*Task statement*
Where the listing below has a line with "Digitized H&E-stained section, brightfield, a", write out exactly that line and every line after it, stopping after the line with "Pathologist's review note".

*Provided entries*
==*==

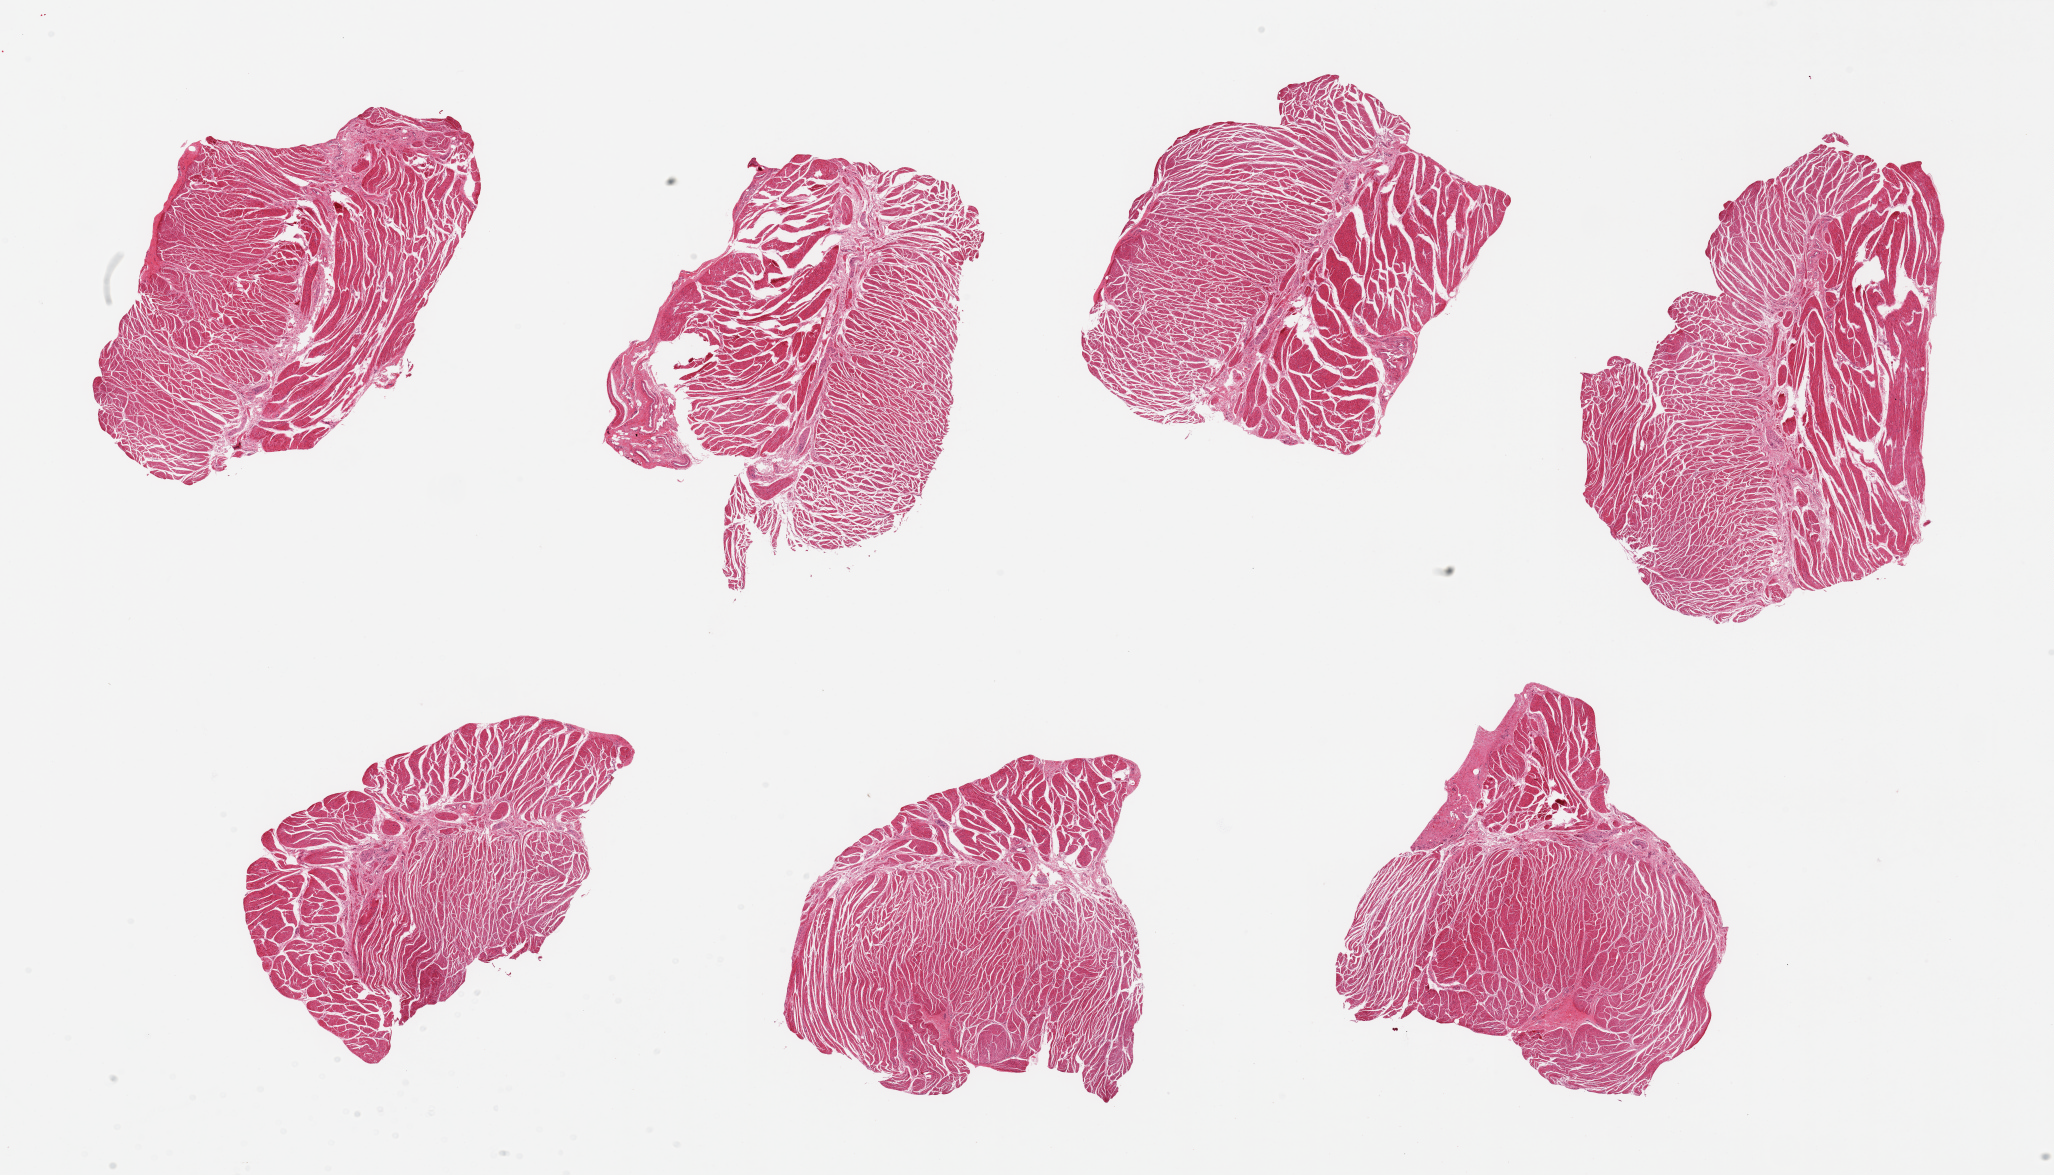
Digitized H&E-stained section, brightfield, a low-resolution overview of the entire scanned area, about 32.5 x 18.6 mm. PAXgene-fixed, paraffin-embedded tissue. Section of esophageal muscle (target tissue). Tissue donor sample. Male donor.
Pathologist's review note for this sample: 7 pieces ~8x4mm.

==*==

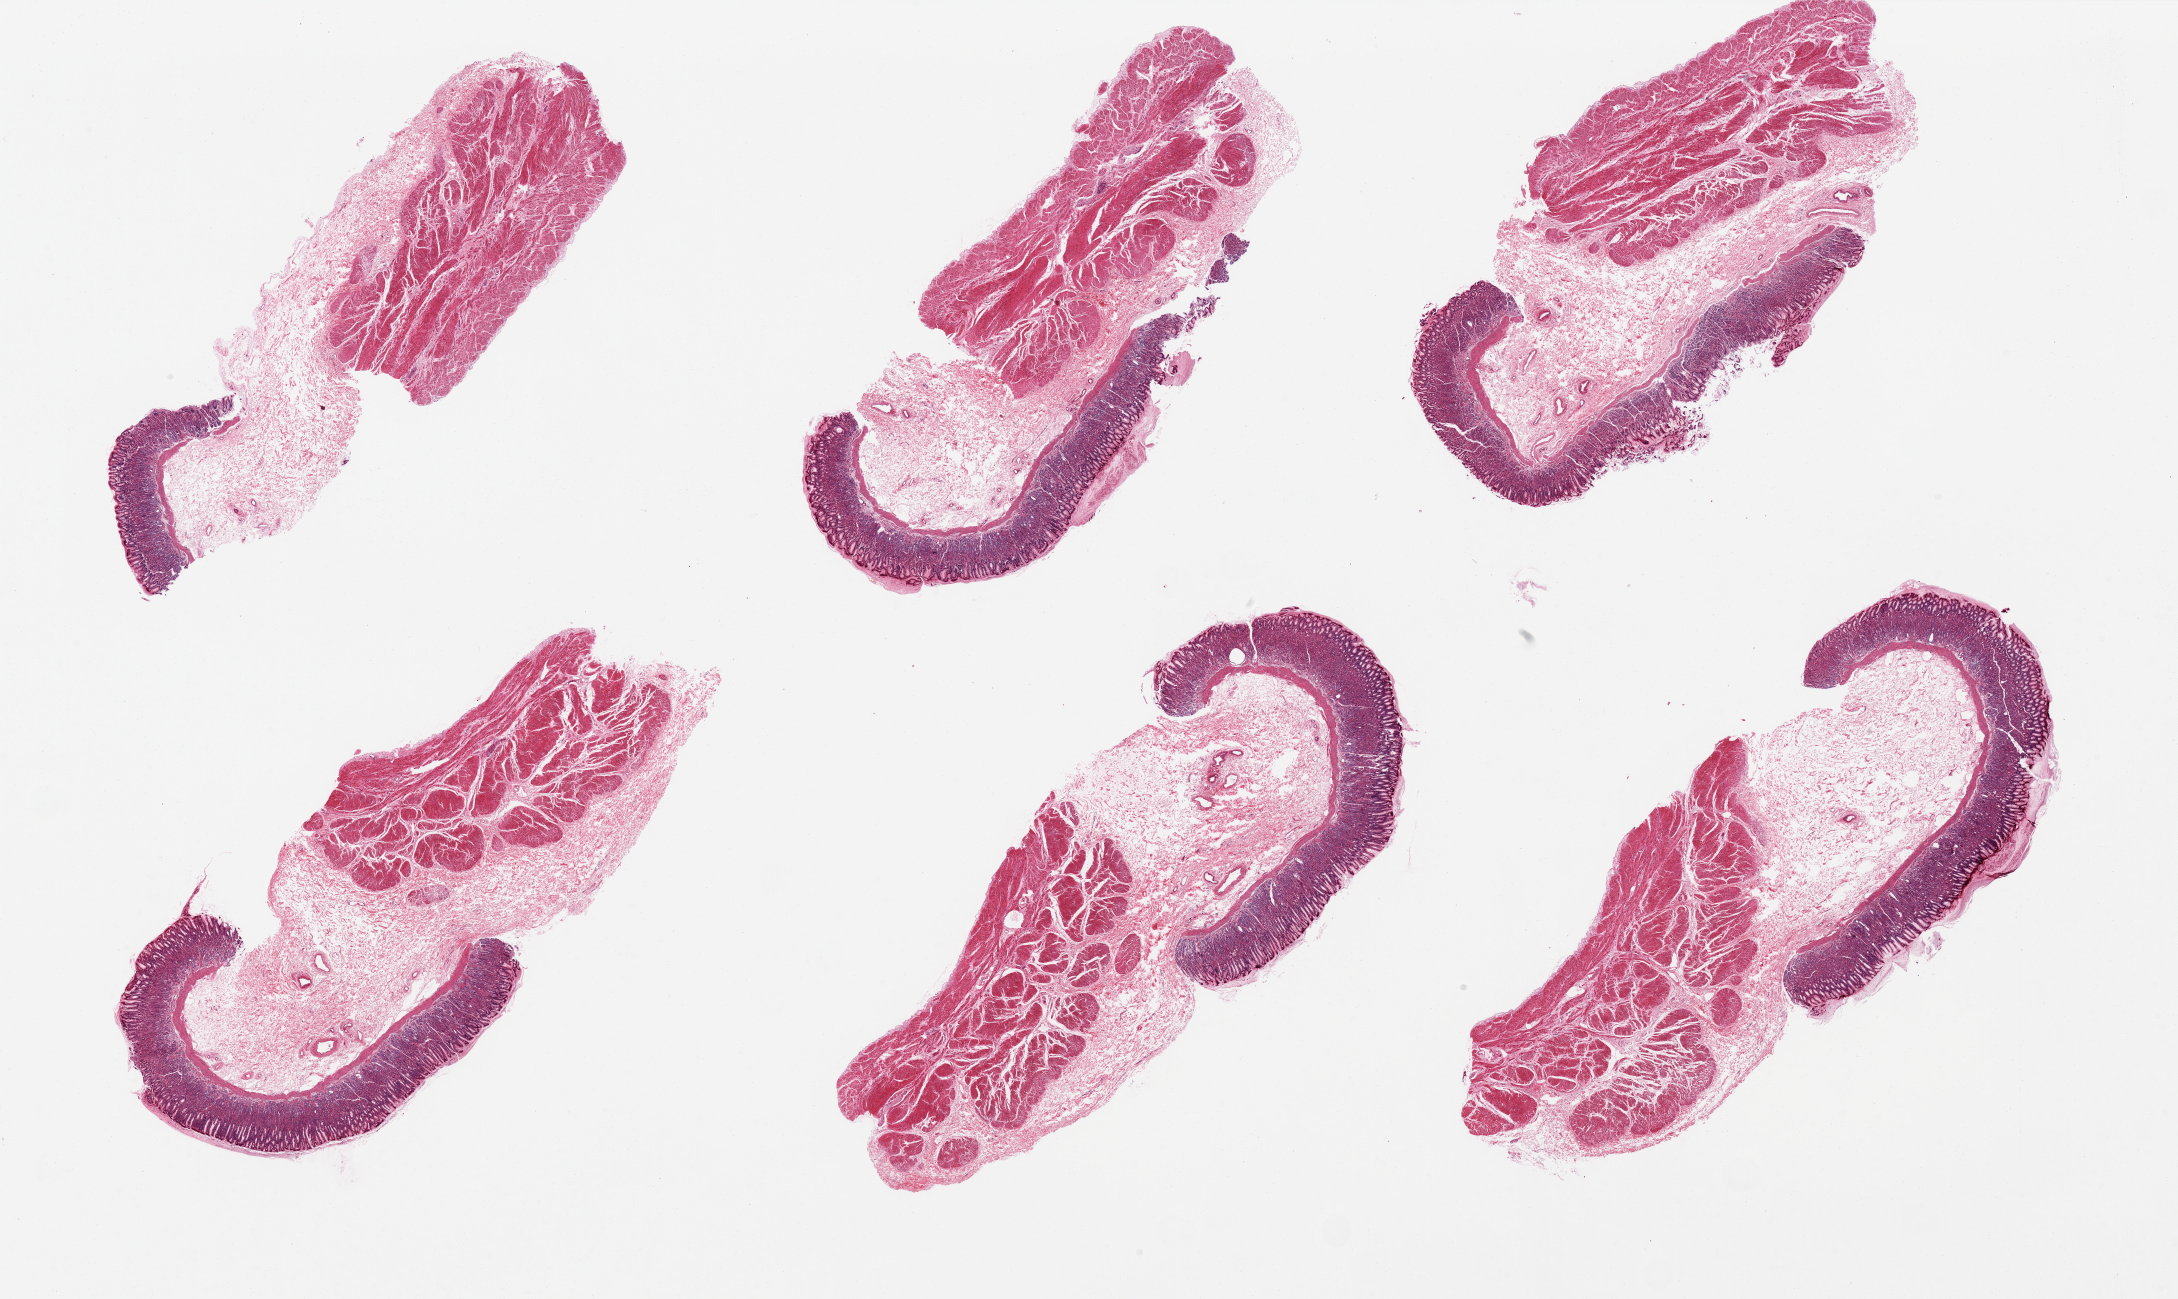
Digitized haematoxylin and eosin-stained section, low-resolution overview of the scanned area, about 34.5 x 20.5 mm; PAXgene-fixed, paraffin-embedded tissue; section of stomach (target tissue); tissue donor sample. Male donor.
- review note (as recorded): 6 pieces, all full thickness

==*==

*Answer to the problem*
Digitized H&E-stained section, brightfield, a low-resolution overview of the entire scanned area, about 32.5 x 18.6 mm. PAXgene-fixed, paraffin-embedded tissue. Section of esophageal muscle (target tissue). Tissue donor sample. Male donor.
Pathologist's review note for this sample: 7 pieces ~8x4mm.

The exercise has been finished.